Avec un tel niveau de défiance, craignez-vous une explosion de l’Espagne ?
Je ne crois pas. Il existe bien quelques autres exemples de nationalismes dans d’autre régions d’Espagne, notamment le nationalisme galicien, mais à court et à moyen terme ils ont bien peu de chance de s’affirmer comme des forces hégémoniques.
Au fond, à quand remonte l’idée d’une identité nationale et d’une conscience de soi espagnoles que le franquisme a ensuite essentialisée ?
Jusqu’aux XIIe et XIIIe siècles, il n’y a pas eu à proprement parler d’Espagnols, même au sens le plus large, bien que l’on puisse alléguer l’existence de textes antérieurs qui parlent de « toute l’Espagne ». En fait, le mot même « espagnol » est une création française qui reflète la manière dont, depuis la France, on percevait des traits communs aux gens de l’autre côté des Pyrénées.
Depuis l’arrivée des Romains (218 av. J.-C.) jusqu’à celle des musulmans en 711, il y a presque neuf siècles de romanisation (les wisigoths sont demeurés pour l’essentiel dans l’espace culturel latino-chrétien), mais il m’a toujours semblé abusif de considérer « espagnols », à partir de la seule géographie, les romains nés en Hispanie, comme les Goths du royaume de Tolède ou les musulmans d’al-Andalus qui, dans leur majorité ignoraient l’idée selon laquelle il y aurait plus tard, « sur la même terre », un pays appelé Espagne, avec une langue, une culture, des institutions politiques, juridiques et religieuses complètement différentes, sinon antagoniques.

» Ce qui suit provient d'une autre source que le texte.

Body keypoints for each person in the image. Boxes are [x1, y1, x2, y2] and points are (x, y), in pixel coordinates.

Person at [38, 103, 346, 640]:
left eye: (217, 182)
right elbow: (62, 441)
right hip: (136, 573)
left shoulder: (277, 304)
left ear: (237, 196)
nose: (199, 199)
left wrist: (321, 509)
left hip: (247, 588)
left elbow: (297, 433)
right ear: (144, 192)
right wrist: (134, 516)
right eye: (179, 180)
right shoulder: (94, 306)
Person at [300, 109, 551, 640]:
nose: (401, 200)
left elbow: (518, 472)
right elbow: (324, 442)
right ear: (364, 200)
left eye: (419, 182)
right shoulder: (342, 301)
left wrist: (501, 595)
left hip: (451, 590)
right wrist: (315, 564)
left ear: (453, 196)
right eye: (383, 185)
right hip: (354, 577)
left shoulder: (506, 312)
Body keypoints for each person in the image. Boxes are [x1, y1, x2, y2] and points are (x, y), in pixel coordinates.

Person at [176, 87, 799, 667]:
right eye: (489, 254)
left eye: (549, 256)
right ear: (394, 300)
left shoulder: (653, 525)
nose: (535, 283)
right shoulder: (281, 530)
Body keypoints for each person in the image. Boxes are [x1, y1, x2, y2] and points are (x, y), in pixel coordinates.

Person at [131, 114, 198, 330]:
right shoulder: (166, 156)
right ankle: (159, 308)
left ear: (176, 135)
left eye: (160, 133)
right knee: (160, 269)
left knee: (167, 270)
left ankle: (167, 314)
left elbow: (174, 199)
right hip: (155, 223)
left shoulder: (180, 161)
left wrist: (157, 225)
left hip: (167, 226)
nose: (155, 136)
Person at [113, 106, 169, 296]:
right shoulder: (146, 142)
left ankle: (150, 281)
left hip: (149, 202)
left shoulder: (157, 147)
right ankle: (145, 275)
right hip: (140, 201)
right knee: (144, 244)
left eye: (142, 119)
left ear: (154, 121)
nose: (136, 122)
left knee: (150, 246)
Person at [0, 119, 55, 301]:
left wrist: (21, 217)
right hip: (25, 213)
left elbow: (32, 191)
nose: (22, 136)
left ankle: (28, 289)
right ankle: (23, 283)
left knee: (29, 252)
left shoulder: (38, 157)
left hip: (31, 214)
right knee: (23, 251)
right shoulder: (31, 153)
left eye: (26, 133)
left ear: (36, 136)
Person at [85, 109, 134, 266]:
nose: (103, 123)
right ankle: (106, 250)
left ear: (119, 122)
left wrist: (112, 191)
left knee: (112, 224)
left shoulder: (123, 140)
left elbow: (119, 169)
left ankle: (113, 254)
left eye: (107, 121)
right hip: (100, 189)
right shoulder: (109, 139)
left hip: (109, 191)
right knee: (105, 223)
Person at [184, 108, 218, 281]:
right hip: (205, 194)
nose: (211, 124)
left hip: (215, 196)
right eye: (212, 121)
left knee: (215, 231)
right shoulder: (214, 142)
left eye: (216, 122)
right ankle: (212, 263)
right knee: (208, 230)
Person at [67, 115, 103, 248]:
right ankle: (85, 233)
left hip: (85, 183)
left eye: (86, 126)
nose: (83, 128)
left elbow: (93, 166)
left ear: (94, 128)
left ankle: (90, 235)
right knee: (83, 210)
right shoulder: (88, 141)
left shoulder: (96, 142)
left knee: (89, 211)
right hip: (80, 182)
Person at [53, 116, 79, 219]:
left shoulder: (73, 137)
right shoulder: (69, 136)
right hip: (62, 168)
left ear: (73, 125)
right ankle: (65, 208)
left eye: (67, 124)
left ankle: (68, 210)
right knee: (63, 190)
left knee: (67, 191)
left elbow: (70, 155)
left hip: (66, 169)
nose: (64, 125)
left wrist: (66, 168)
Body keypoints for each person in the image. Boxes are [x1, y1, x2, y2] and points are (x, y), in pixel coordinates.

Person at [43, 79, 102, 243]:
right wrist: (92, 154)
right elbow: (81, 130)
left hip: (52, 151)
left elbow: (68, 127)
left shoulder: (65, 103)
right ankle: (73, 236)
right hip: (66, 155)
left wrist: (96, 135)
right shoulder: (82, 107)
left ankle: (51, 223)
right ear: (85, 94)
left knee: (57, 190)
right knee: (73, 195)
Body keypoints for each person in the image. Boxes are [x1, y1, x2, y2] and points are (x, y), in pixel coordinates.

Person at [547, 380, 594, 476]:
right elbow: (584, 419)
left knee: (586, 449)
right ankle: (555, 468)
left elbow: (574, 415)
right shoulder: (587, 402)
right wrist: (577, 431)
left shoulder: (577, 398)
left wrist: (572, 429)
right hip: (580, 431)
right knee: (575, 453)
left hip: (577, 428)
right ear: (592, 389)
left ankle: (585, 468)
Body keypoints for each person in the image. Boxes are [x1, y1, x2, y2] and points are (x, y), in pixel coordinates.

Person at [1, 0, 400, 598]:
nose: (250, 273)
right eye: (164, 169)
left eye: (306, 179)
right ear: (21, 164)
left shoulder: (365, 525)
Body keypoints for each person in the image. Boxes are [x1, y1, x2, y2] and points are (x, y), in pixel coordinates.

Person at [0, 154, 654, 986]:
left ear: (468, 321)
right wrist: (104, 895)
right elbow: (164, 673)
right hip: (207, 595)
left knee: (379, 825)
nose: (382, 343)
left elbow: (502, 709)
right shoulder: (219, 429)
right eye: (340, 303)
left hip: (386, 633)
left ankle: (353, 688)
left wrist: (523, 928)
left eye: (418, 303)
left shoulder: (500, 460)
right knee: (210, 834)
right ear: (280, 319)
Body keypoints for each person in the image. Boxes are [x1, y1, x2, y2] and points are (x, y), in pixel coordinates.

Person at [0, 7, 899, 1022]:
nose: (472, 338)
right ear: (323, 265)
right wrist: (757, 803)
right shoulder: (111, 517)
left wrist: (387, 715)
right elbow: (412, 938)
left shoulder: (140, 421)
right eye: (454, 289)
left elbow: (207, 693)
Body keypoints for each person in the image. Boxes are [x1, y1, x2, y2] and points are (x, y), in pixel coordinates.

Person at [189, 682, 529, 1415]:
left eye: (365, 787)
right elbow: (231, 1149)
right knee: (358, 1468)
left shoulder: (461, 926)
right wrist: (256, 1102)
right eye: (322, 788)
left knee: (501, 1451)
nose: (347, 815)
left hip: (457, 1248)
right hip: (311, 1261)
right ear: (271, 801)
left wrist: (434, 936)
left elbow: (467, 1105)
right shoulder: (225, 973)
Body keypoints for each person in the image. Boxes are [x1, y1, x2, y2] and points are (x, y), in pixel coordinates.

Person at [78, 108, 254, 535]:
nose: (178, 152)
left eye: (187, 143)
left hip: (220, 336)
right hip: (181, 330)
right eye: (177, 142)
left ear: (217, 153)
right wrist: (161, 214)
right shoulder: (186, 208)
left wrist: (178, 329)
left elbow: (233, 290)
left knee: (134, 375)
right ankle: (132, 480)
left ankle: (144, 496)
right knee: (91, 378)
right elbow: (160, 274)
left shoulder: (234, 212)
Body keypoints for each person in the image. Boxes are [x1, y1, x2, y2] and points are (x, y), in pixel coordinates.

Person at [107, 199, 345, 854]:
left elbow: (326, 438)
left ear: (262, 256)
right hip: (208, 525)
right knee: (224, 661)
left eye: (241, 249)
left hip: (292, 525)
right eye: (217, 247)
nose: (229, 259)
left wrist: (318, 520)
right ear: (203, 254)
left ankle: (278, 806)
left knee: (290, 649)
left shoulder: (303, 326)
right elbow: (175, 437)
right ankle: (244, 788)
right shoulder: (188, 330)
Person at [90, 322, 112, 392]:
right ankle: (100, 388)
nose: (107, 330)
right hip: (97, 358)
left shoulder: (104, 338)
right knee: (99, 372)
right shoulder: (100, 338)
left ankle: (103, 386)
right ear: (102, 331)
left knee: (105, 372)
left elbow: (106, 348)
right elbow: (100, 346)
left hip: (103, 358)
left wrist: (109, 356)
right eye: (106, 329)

L’idée essentialiste de l’Espagne, comme continuum historique, provient du XIXe siècle et il faut en chercher l’origine chez des penseurs et des historiens conservateurs et nationalistes bien antérieurs à Franco (par exemple Javier Simonet, Menéndez Pelayo, Vázquez de Mella, Ramiro de Maeztu ou Menéndez Pidal). Le principal représentant de l’idéologie essentialiste est l’historien Claudio Sánchez Albornoz, qui a été Président de la République en exil jusqu’à la mort de Franco, ce qui semble indiquer qu’il ne devait pas être très franquiste. Son œuvre est par ailleurs très vaste et techniquement digne de respect bien que je sois en désaccord avec son fil conducteur qu’il prolonge jusqu’à la nuit des temps. Mes désaccords avec Albornoz touchent un point crucial : sa vision idéaliste de l’Histoire le conduisait à considérer « espagnols » les musulmans habitants de l’ensemble qu’on appelle Al-Andalus.